▸ Aim of the exercise
Rewrite the listing below, changing each "Document page" to "Rendered page" and leaving everything else the same.

--

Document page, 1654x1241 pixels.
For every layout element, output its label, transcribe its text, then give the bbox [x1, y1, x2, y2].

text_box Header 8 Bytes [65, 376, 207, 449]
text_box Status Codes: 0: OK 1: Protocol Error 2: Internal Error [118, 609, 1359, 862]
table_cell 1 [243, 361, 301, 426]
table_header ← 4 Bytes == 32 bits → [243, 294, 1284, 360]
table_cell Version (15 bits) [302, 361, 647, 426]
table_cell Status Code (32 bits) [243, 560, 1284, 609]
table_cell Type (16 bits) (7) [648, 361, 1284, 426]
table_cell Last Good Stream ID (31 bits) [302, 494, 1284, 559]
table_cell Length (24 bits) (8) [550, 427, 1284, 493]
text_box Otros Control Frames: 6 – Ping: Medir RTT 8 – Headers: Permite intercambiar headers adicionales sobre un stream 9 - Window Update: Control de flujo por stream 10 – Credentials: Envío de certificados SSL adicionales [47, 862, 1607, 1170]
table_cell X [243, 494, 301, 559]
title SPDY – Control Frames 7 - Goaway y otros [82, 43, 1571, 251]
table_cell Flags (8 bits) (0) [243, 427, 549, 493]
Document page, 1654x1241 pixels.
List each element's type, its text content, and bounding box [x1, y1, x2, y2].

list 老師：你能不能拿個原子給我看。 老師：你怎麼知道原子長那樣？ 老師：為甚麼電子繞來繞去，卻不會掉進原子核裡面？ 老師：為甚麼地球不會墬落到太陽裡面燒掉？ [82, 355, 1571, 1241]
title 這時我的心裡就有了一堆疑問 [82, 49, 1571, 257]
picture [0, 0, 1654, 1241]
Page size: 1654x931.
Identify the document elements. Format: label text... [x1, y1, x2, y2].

--

▸ The completed task
Rendered page, 1654x1241 pixels.
For every layout element, output its label, transcribe its text, then give the bbox [x1, y1, x2, y2].

text_box Header 8 Bytes [65, 376, 207, 449]
text_box Status Codes: 0: OK 1: Protocol Error 2: Internal Error [118, 609, 1359, 862]
table_cell 1 [243, 361, 301, 426]
table_header ← 4 Bytes == 32 bits → [243, 294, 1284, 360]
table_cell Version (15 bits) [302, 361, 647, 426]
table_cell Status Code (32 bits) [243, 560, 1284, 609]
table_cell Type (16 bits) (7) [648, 361, 1284, 426]
table_cell Last Good Stream ID (31 bits) [302, 494, 1284, 559]
table_cell Length (24 bits) (8) [550, 427, 1284, 493]
text_box Otros Control Frames: 6 – Ping: Medir RTT 8 – Headers: Permite intercambiar headers adicionales sobre un stream 9 - Window Update: Control de flujo por stream 10 – Credentials: Envío de certificados SSL adicionales [47, 862, 1607, 1170]
table_cell X [243, 494, 301, 559]
title SPDY – Control Frames 7 - Goaway y otros [82, 43, 1571, 251]
table_cell Flags (8 bits) (0) [243, 427, 549, 493]
Rendered page, 1654x1241 pixels.
List each element's type, its text content, and bounding box [x1, y1, x2, y2].

list 老師：你能不能拿個原子給我看。 老師：你怎麼知道原子長那樣？ 老師：為甚麼電子繞來繞去，卻不會掉進原子核裡面？ 老師：為甚麼地球不會墬落到太陽裡面燒掉？ [82, 355, 1571, 1241]
title 這時我的心裡就有了一堆疑問 [82, 49, 1571, 257]
picture [0, 0, 1654, 1241]
Page size: 1654x931.
Identify the document elements. Format: label text... [x1, y1, x2, y2].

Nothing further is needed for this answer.